伊東 :うん。まあ色々と乗ってましたけど、印象に残っているのはね、ゴルフに乗ってて、それもエッティンガーチューニングっていうのがあって。

鹿島 :ありましたねー!

伊東 :それにして、それから…ええと、あと何に乗ったかな、50年のメルセデスのSLですか。その後はゲレンデバーゲン。それもまだ全部がメルセデスではない時代のマニュアルのやつが手に入ったんですよ。230だったんですけどね。

鹿島 :ものすごい四角い時代のデザインですか、初期の。

伊東 :うん。まだ日本に入ってきていない時にたまたまそれがあって、それから四輪駆動車にハマって。それも10年近く乗ったんですけど、それでゲレンデバーゲンからディフェンダーですよね。それで最初はUS仕様のやつに乗っていて、ガソリン車だったんですけど、そのあとはディーゼル。いま乗っているやつなんですけどディフェンダーです。

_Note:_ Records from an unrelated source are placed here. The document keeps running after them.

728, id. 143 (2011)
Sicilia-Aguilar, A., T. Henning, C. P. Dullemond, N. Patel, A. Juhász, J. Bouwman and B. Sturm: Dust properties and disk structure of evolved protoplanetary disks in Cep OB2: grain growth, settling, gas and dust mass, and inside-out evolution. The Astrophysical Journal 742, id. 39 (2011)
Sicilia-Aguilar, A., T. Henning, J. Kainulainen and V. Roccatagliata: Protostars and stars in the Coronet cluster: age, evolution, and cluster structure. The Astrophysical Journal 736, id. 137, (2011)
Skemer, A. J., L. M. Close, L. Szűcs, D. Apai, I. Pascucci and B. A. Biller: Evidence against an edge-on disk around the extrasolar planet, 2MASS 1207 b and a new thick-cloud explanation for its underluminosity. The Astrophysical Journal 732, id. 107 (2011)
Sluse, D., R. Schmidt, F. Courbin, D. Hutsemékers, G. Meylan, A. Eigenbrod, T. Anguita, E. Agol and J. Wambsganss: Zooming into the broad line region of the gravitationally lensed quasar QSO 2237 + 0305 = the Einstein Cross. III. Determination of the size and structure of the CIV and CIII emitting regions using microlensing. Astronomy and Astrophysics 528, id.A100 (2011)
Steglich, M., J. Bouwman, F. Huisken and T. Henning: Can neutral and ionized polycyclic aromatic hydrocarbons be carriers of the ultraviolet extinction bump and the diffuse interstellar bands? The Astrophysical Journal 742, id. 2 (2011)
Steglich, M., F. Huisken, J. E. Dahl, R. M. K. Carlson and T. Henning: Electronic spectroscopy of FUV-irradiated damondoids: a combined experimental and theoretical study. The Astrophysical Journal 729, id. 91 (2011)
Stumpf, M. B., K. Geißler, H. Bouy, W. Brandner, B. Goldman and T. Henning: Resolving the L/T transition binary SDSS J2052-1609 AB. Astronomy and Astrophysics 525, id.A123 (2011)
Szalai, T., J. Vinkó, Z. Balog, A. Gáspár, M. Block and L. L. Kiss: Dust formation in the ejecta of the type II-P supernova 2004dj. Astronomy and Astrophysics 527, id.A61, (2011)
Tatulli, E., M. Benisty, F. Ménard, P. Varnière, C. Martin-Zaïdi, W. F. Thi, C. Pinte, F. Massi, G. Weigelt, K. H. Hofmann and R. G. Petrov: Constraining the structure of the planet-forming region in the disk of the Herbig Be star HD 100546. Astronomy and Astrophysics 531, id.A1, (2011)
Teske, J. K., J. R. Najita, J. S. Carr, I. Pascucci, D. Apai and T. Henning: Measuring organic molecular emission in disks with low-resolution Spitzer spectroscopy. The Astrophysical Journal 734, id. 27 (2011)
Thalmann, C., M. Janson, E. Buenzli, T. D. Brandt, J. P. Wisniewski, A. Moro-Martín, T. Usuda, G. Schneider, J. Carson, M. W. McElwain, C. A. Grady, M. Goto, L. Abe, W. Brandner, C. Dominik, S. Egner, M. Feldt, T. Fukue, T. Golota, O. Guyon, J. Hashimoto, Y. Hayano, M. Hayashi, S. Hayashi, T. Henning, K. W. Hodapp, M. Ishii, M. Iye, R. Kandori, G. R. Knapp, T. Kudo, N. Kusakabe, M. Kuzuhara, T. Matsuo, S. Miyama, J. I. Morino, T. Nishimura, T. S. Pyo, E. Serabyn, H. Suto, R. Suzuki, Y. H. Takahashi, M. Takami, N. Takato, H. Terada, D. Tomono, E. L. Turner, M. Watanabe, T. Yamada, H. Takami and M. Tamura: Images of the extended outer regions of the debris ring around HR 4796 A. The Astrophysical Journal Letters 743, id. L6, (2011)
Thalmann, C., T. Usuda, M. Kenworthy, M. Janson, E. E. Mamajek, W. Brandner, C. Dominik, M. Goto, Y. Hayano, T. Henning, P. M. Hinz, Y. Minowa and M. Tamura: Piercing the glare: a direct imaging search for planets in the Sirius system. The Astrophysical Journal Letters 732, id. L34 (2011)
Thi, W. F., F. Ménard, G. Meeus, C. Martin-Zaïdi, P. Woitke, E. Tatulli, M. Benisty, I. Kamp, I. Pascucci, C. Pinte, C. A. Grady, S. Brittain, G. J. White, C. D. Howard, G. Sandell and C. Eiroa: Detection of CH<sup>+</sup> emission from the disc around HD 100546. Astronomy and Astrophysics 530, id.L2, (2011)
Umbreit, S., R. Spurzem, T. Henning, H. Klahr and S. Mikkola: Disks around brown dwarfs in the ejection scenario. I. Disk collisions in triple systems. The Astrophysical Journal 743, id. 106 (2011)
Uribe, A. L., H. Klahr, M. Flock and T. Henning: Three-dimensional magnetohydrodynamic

鹿島 :もうじゃあ、しばらくディフェンダーで行くような感じですか。

伊東 :そうですね。いまのところね、相変わらず僕って、丸目の2灯でマニュアルっていうのが基本なんですよ。途中で実は、ジェッタっていうのも乗ってみたりしたのね。オートマだったんですよ。もうダメでしたね。全く自分のものにならないで、あげくの果てに目黒川が氾濫して流されちゃって(笑)。

鹿島 :そんなことがあったんですか!?

伊東 :あったんです。その時は寝てて分からなかったんですけど、「クルマが道に出ていますよ」とか言ってね。マンションの人から教えられて。

鹿島 :ええーっ! 水没ですか。

伊東 :そう。それで見たら、もう天気は良くなっていたんだけどファンがブーンって回りっぱなしになってて。当然ひどいもんですよね。

鹿島 :あら〜、可哀相でしたね。

伊東 :だから相変わらずマニュアル派ですね。

鹿島 :だいぶ少数派になってきましたんで、伊東さんの周りでも、同じアーティスト活動をされている方でも、マニュアルでっていう方はだいぶ減ってきたんじゃないですか。

伊東 :もうほとんどいないですね。でもやっぱりマニュアルは楽しいですよ。

鹿島 :いいですよね。左足でクラッチを操作しながらクラッチを入れて。

伊東 :そうそう。やっぱりね、自分でトルクを見つけて走らせるのは楽しいんですよ。

鹿島 :いい話ですねー(笑)。